* _Exercise directions_
Nothing below is to be printed except the lines between the line holding "446 34 129.38" and the line holding "515 74 12.54", inclusive, each exactly as it appears.
====== Data supplied
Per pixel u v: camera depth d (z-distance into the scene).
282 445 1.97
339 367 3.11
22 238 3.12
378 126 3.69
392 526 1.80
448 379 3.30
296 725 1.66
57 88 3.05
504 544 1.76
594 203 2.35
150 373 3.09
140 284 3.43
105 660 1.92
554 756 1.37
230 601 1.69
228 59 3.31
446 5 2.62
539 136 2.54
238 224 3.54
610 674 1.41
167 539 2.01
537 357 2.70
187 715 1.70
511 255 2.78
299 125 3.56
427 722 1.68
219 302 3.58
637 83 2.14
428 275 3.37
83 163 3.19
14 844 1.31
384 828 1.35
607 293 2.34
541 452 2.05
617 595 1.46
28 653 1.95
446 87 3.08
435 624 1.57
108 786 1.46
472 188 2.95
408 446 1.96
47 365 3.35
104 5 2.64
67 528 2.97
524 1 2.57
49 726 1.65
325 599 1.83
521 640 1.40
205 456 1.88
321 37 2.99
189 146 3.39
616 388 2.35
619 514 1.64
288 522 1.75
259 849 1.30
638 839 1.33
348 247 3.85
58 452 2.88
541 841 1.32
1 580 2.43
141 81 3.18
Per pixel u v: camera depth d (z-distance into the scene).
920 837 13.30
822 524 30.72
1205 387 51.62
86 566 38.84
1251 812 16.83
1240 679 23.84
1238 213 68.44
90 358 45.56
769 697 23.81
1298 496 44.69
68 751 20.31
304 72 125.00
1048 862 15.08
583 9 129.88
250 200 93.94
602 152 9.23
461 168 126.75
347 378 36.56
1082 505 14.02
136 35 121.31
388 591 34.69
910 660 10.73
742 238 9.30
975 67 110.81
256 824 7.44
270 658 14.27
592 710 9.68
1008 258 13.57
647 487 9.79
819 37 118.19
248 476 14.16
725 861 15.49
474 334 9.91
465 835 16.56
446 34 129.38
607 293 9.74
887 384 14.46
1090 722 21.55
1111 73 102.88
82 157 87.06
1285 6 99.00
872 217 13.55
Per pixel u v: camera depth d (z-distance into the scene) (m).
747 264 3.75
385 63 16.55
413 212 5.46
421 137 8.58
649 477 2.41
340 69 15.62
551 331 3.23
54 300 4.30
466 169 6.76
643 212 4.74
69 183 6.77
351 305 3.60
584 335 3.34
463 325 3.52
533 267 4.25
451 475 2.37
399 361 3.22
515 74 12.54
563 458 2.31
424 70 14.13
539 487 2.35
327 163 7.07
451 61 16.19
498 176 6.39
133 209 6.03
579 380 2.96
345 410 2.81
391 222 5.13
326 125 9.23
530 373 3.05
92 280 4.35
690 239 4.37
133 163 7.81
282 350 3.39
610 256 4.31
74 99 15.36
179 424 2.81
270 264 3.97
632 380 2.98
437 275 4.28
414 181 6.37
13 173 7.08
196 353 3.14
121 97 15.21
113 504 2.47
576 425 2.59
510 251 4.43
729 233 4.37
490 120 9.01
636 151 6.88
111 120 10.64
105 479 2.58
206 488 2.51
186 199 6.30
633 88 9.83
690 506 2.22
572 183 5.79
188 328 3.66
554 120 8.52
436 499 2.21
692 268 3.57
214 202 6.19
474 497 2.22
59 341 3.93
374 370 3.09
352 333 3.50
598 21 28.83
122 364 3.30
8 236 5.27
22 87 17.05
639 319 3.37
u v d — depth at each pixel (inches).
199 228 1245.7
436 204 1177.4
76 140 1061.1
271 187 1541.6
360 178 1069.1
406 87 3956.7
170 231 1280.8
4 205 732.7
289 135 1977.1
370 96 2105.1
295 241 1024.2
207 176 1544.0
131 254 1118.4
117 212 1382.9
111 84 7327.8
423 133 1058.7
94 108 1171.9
============
* _Answer space_
446 34 129.38
607 293 9.74
887 384 14.46
1090 722 21.55
1111 73 102.88
82 157 87.06
1285 6 99.00
872 217 13.55
Per pixel u v: camera depth d (z-distance into the scene) (m).
747 264 3.75
385 63 16.55
413 212 5.46
421 137 8.58
649 477 2.41
340 69 15.62
551 331 3.23
54 300 4.30
466 169 6.76
643 212 4.74
69 183 6.77
351 305 3.60
584 335 3.34
463 325 3.52
533 267 4.25
451 475 2.37
399 361 3.22
515 74 12.54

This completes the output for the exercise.